Research Briefs: Maternal Morbidity and Mortality

Journal of Women’s Health Special Issue Discusses Maternal Morbidity and Mortality

cover of Journal of Womens

A special issue of the Journal of Women’s Health (JWH) characterizes the increasing problem of maternal morbidity and mortality (MMM) in the United States. Articles in the issue suggest solutions and propose a research agenda for understanding, treating, and preventing maternal health complications. U.S. women—particularly those from underrepresented racial and ethnic populations and those who reside in rural areas—are more likely to die from complications related to pregnancy or childbirth than women in peer nations. Office of Research on Women’s Health (ORWH) Associate Director Samia Noursi served as the guest editor for the JWH special issue and, along with NIH leadership colleagues, wrote the introduction. The authors state that the articles describe “epidemiological patterns and trends, biological and physiological risk factors, external risk factors, social determinants of health, and proven and potential interventions that are poised to be delivered to a broader audience.” Many NIH scientists contributed articles to the issue.

Extracted data entries
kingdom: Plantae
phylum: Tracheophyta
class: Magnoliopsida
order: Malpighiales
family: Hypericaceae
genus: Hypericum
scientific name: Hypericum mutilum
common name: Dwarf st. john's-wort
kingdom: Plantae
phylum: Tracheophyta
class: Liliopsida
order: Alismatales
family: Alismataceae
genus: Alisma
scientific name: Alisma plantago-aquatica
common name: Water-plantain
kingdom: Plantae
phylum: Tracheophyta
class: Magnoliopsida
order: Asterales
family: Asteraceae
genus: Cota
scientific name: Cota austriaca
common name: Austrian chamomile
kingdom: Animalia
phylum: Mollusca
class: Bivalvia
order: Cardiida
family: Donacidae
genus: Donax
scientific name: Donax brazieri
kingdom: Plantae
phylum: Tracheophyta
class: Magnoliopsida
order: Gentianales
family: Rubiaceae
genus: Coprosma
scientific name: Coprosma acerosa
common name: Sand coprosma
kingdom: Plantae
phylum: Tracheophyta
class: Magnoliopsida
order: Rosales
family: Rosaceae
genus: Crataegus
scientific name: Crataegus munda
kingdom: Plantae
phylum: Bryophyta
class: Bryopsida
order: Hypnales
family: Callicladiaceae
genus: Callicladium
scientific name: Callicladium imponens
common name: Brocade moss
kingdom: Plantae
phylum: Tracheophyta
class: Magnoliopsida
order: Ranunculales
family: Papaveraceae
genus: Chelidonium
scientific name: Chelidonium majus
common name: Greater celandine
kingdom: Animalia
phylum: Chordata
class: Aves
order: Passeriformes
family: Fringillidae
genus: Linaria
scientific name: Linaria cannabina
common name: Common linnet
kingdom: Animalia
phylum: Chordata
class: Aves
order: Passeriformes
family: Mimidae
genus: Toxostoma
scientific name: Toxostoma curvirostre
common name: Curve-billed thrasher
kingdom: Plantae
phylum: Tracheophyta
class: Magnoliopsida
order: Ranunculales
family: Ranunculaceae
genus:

**Tasks**
1. Condense the paragraph of the maternal health brief that begins "A special issue of the Journal of Women's Health" into a short bulleted list that keeps its main facts.
2. Carry on the maternal health brief from the point where it stops.
The listing comes from a different source than the brief.

**Task-by-task answers**
1.
- A special issue of the Journal of Women's Health (JWH) describes the growing problem of maternal morbidity and mortality (MMM) in the United States.
- Its articles suggest solutions and propose a research agenda for understanding, treating, and preventing maternal health complications.
- U.S. women are more likely than women in peer nations to die from complications of pregnancy or childbirth, especially women from underrepresented racial and ethnic populations and women in rural areas.
- ORWH Associate Director Samia Noursi was guest editor and cowrote the introduction with NIH leadership colleagues.
- The introduction says the articles cover epidemiological patterns and trends, biological and physiological risk factors, external risk factors, social determinants of health, and proven and potential interventions ready for a broader audience.
- Many NIH scientists contributed articles.

2.
Maternal health disparities in U.S. subpopulations. Several JWH articles discuss how many United States subpopulations—including underrepresented racial and ethnic groups, transgender individuals, and women of advanced maternal age—have higher rates of MMM as a result of socioeconomic disadvantages, comorbidities, implicit bias, and other factors. Joia Crear-Perry and colleagues discuss how influences on the health-care system—including individual, clinical, behavioral, social, historical, systemic, structural, and political determinants—and their intersection with race, class, sex, and gender contribute to the problem of MMM. An article by Jennifer L. Heck and colleagues reviews the available literature on MMM in American Indian and Alaska Native women; identifies hemorrhage, cardiomyopathies, and hypertensive disorders of pregnancy as leading causes of maternal mortality in this population; and points to the numerous knowledge gaps on MMM in this group. Juanita J. Chinn, of NICHD, and colleagues describe persistent MMM health disparities among Black women relative to other U.S. women and discuss associated comorbidities and relevant structural inequities within and outside of the health -system. Finally, ORWH graduate intern Bani Saluja and former ORWH research scientist Zenobia Bryant discuss implicit bias and its contribution to racial disparities in MMM in the United States.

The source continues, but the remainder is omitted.